Moderne Analysetechnologien ermöglichen eine eingehende Analyse der Zellfunktionen und des Zellverhaltens. Dennoch beleuchten solche Methoden meist nur einen isolierten Aspekt der Physiologie. Diese technische Einschränkung macht es schwer, physiologische Zusammenhänge zu erkennen und zu verknüpfen. Prof. Özgün Gökçe und sein Team stellen nun eine neue Technik vor, um besser zu verstehen, wie einzelne Zellen als Reaktion auf eine Verletzung sowohl ihre Struktur als auch ihre Genaktivität verändern. „Wir haben diesen Durchbruch erreicht, indem wir zwei bestehende Techniken zusammengeführt haben: Multiplexed Error-Robust Fluorescence In Situ Hybridization (MERFISH), das aktive Gene in jeder Zelle identifiziert, und Elektronenmikroskopie, die uns einen hochauflösenden Blick auf die Struktur einer Zelle ermöglicht“, berichtet Prof. Gökce.
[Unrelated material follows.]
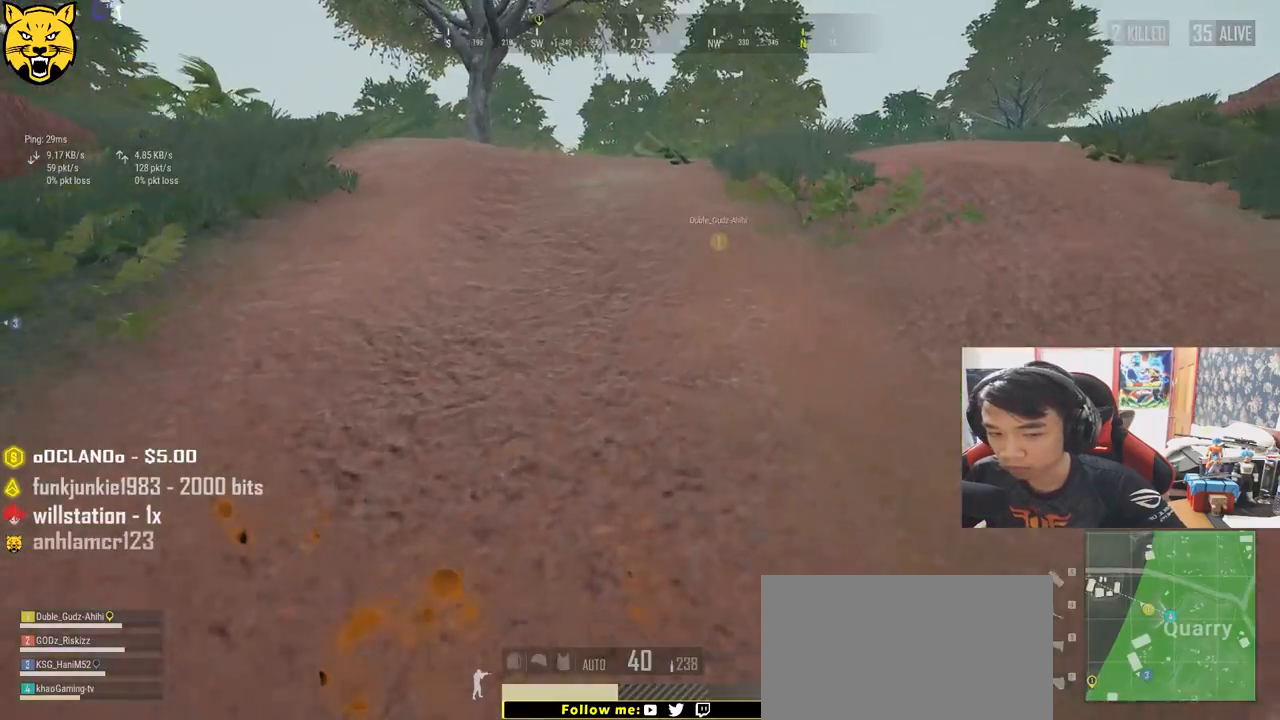
{"keys": ["shift", "w"], "mouse": [], "events": []}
„Schaumige“ Makrophagen bei der Entwicklung von Multipler Sklerose
Von Multipler Sklerose (MS) sind europaweit etwa 700.000 Menschen betroffen. Die Krankheit wird durch Immunzellen verursacht, die fälschlicherweise körpereigene Nervenzellen im Rückenmark und im Gehirn angreifen und zerstören. Lipidspeichernde Makrophagen im Gehirn, so genannte „foamy microglia“, sind dafür bekannt, den Entzündungsprozess voranzutreiben, aber das Wissen über foamy microglia ist sehr begrenzt. Özgün Gökçe hat seine neue Methode an einem Mausmodell der MS erprobt. „Durch die Integration von Elektronenmikroskopie, Einzelzell-RNA-Sequenzierung, Lipidmessungen und MERFISH konnten wir ein Profil dieser 'schaumigen' Mikroglia erstellen“, erklärt Özgün Gökçe. „Sie hatten eine beträchtliche Menge an Fett angesammelt und waren vor allem in der Region zu finden, die am stärksten von der Verletzung betroffen war.“ Darüber hinaus identifizierten die Forschenden eine kleine Population von T-Zellen, die für die Interferonreaktionen in ihrer Umgebung verantwortlich waren. Die Integration der Datensätze ergab Korrelationen zwischen der Genexpression und den ultrastrukturellen Merkmalen der Mikroglia, was einen neuen Blick auf die Reorganisation der Zellen nach einer Hirnverletzung ermöglicht.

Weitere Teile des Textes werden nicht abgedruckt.